BACKGROUND OF THE INVENTION
[0002] 1. Field of the Invention
[0003] The present invention generally relates to a method and
apparatus for controlling the memory space of a computer, and
particularly relates to a method and apparatus for controlling the
stack memory space used in a stack machine architecture.
[0004] 2. Description of the Related Art
[0005] The stack machine architecture stores control information
and the like such as operands, functions, local variables,
parameters, return values, stack frames, etc., in stacks provided
in the memory space. Such stack machine architecture can be easily
implemented by use of a relatively simple structure, and, thus,
tends to be implemented as a virtual machine that is software built
on register-architecture hardware.
[0006] In order to prevent a system from sustaining fatal damage
caused by a program of a malicious intent at the time of receiving
the program through a network, a virtual machine may be utilized as
an intermediary that serves as reinforcement against attack from
the outside. The virtual machine acts as an intermediary by
receiving a program sent from the outside and by denying access to
a critical portion of the system, thereby protecting the system.

§ Information provided:
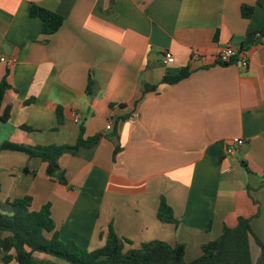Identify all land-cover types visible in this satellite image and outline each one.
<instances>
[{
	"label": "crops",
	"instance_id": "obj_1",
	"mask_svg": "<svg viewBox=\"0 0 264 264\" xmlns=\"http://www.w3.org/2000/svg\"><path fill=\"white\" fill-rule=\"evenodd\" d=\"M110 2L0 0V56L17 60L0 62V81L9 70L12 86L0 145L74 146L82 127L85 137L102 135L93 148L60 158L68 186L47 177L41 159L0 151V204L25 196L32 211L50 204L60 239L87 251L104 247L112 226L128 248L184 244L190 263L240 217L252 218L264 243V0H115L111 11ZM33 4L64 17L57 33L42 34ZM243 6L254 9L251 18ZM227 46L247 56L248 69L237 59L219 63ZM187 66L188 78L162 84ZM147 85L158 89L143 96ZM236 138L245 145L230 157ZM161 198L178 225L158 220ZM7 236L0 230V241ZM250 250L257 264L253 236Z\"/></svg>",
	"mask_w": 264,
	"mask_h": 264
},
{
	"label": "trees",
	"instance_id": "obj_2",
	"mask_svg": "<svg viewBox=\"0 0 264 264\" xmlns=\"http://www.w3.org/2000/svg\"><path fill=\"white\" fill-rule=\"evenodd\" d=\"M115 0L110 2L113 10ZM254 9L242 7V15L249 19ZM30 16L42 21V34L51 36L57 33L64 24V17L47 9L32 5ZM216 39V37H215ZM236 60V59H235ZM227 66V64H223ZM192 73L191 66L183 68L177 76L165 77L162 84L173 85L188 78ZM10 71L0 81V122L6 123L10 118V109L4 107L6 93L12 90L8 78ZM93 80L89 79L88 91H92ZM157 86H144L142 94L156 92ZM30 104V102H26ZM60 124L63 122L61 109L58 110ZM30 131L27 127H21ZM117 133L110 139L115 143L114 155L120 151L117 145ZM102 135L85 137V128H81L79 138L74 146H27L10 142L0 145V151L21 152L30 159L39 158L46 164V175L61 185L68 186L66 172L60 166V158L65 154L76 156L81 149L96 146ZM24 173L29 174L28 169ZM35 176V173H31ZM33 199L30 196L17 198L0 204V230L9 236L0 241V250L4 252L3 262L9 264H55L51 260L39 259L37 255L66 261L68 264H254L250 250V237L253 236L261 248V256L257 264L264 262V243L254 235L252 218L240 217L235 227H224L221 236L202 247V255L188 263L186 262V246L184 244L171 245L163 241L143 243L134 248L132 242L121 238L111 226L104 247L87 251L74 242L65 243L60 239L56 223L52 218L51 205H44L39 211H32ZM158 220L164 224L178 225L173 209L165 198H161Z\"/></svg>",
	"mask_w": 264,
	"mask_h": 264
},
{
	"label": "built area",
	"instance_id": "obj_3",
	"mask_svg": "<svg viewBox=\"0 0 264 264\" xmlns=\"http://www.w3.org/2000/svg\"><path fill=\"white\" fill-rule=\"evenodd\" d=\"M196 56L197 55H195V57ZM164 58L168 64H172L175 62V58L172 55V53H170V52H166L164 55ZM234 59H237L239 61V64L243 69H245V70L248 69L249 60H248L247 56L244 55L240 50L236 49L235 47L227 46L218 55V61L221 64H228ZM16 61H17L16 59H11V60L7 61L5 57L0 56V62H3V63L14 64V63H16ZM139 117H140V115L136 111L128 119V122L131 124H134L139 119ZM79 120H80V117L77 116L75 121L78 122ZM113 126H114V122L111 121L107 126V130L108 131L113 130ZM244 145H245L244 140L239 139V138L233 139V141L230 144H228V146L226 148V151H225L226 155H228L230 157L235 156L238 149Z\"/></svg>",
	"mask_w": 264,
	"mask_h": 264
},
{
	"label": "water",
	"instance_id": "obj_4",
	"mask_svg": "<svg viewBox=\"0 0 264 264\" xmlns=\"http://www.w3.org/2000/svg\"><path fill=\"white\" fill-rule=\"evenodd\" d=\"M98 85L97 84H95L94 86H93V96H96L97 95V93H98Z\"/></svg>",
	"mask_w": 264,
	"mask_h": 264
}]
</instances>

==

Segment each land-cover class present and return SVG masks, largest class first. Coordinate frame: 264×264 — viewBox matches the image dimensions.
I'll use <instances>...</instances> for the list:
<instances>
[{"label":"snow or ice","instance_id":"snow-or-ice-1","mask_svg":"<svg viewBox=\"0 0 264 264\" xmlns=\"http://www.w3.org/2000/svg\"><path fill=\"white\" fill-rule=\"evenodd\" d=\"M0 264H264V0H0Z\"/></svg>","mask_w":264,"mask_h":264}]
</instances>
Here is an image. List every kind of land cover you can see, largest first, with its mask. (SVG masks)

---

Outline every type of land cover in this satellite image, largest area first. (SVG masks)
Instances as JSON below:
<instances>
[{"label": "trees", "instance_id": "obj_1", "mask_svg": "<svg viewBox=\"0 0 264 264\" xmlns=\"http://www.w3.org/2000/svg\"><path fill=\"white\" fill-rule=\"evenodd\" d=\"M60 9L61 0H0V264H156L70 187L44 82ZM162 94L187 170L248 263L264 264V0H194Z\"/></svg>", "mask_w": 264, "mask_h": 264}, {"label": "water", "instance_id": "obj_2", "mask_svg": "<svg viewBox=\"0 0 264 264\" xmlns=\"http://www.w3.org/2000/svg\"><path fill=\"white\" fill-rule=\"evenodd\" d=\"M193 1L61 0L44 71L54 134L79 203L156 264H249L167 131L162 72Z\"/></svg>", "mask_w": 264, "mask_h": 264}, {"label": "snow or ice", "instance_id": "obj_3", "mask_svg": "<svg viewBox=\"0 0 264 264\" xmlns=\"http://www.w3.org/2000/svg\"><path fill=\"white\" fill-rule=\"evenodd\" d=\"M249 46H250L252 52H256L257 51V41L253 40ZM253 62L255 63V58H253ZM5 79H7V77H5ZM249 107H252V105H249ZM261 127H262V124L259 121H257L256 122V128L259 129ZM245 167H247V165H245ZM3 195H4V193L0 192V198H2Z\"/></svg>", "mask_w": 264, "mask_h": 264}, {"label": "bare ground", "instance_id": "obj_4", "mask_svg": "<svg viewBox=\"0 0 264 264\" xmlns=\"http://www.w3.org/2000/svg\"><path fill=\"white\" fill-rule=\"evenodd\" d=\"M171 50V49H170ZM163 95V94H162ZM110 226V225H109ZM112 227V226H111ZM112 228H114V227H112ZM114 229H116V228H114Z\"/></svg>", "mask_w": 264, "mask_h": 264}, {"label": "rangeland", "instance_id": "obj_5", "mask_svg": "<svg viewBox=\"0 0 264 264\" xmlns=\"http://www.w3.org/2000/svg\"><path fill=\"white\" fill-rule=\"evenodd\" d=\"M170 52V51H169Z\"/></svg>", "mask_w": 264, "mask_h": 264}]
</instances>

§ Work to do:
1. Reproduce the stretch of the stack machine patent text from "[0006] In order" through "protecting the system.", keeping its wording unchanged.
2. Write out the entries from the line that contains "Segment each land-cover" through the line that contains "Here is an image.", including both of those lines and nothing else.

§ Expected outputs:
1.
[0006] In order to prevent a system from sustaining fatal damage
caused by a program of a malicious intent at the time of receiving
the program through a network, a virtual machine may be utilized as
an intermediary that serves as reinforcement against attack from
the outside. The virtual machine acts as an intermediary by
receiving a program sent from the outside and by denying access to
a critical portion of the system, thereby protecting the system.

2.
Segment each land-cover class present and return SVG masks, largest class first. Coordinate frame: 264×264 — viewBox matches the image dimensions.
I'll use <instances>...</instances> for the list:
<instances>
[{"label":"snow or ice","instance_id":"snow-or-ice-1","mask_svg":"<svg viewBox=\"0 0 264 264\" xmlns=\"http://www.w3.org/2000/svg\"><path fill=\"white\" fill-rule=\"evenodd\" d=\"M0 264H264V0H0Z\"/></svg>","mask_w":264,"mask_h":264}]
</instances>
Here is an image. List every kind of land cover you can see, largest first, with its mask. (SVG masks)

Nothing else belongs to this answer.